I have been using Check Pay for years. Working great.
This past weekend, a vendor I paid lost a paper check they were mailed and called me so that I would stop payment on it. Fair enough.
I stopped payment at my bank of course, since the paper check had already been issued and sent.
But then I was unable to void the check in the register. I kept getting error messages saying I needed to cancel the payment first, but of course it didn't let me cancel the payment because the paper check had already been printed. So there is a bug right there.
But then some online sleuthing led me to instructions to hold Ctrl and Shift down while attempting to delete that transaction (rather than voiding it) and I was able to get it out of my register. Kind of a hack, but still not really angry.
But then I learn that my process of forcing the deletion of that transaction in the register ALSO disabled my Check Pay generally - and invited me to re-enable Check Pay. OK, Grrrrr. That kind of sucks, but let's do that.
But then when I attempted to re-enable Check Pay / Bill Pay - the system doesn't work like it used to where it verified identity by putting two small deposits in the account. Instead it wanted a raft of private information from me including DOB and SSN that could be used to identify me. But I have no interest in sharing that information with Quicken (or even a 3rd party handling Check Pay). The dialog invited me to check out the privacy policy, and I have to say the Quicken Privacy Policy basically sucks. It says "Yeah we might need to store private data about you, but we aren't responsible if it gets leaked…. blah blah disclaimer…. we won't accept liability for anything".

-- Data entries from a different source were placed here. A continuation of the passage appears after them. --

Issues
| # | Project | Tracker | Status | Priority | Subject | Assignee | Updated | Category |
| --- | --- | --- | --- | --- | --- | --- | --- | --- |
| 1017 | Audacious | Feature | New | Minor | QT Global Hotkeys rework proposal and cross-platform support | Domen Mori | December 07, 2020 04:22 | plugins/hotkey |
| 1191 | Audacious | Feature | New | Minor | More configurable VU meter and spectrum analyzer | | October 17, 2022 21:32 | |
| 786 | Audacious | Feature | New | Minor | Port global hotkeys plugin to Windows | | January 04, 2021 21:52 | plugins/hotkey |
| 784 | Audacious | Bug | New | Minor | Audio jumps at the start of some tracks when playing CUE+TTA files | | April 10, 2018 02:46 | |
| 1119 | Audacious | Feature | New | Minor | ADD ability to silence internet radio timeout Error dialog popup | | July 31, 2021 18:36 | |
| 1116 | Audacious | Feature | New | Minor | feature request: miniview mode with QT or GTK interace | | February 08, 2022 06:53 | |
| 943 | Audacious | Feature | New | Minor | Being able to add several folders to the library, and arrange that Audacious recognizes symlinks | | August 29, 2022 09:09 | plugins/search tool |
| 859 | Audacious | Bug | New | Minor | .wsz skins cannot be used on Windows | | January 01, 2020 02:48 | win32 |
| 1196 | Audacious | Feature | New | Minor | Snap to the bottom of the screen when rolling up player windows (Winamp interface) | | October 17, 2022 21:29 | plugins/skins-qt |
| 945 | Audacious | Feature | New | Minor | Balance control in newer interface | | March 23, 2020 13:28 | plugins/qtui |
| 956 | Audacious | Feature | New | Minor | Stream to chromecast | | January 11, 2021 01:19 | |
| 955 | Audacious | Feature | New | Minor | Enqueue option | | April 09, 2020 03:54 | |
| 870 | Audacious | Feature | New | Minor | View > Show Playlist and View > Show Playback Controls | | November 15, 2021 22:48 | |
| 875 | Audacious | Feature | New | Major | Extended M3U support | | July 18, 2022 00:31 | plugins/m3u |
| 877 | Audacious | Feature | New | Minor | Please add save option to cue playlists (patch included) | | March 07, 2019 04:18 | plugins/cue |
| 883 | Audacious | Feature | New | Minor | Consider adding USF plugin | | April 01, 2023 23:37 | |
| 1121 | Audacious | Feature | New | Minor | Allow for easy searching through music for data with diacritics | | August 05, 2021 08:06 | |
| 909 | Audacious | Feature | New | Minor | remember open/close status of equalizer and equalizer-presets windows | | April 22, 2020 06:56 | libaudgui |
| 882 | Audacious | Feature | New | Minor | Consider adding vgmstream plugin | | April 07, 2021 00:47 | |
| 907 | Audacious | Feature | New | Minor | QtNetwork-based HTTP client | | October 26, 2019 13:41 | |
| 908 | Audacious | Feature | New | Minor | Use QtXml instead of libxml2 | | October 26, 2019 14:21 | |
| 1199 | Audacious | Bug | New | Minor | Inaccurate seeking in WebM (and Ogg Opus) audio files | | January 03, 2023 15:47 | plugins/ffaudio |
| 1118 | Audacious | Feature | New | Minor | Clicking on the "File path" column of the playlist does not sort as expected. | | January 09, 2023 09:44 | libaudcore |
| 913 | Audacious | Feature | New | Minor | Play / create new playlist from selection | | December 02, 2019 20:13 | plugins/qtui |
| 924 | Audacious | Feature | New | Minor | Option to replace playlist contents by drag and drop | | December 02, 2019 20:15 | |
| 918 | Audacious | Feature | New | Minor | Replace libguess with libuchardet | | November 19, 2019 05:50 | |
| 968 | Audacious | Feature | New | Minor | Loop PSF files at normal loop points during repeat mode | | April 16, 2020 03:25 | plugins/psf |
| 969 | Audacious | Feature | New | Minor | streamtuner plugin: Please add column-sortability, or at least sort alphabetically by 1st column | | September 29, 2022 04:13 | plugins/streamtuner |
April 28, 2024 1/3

I called support, and they said that yes they changed the vendor so the process changed and yes you need to essentially open up all your private data if you want Check Pay now. Forget that.
So Quicken continues to get worse and worse and worse over the years and more and more invasive. I've been using Quicken since 1987 (for anyone wanting to reverse engineer my DOB) and in recent years it just keeps breaking my heart with bloat but no fixes for the things that really matter. But one thing that was keeping me sticky was Check Pay.
I think now it is time to say goodbye to Quicken over a really really misguided policy on private information, unless someone out there knows a hack for me to simply get back the Check Pay connection I previously had.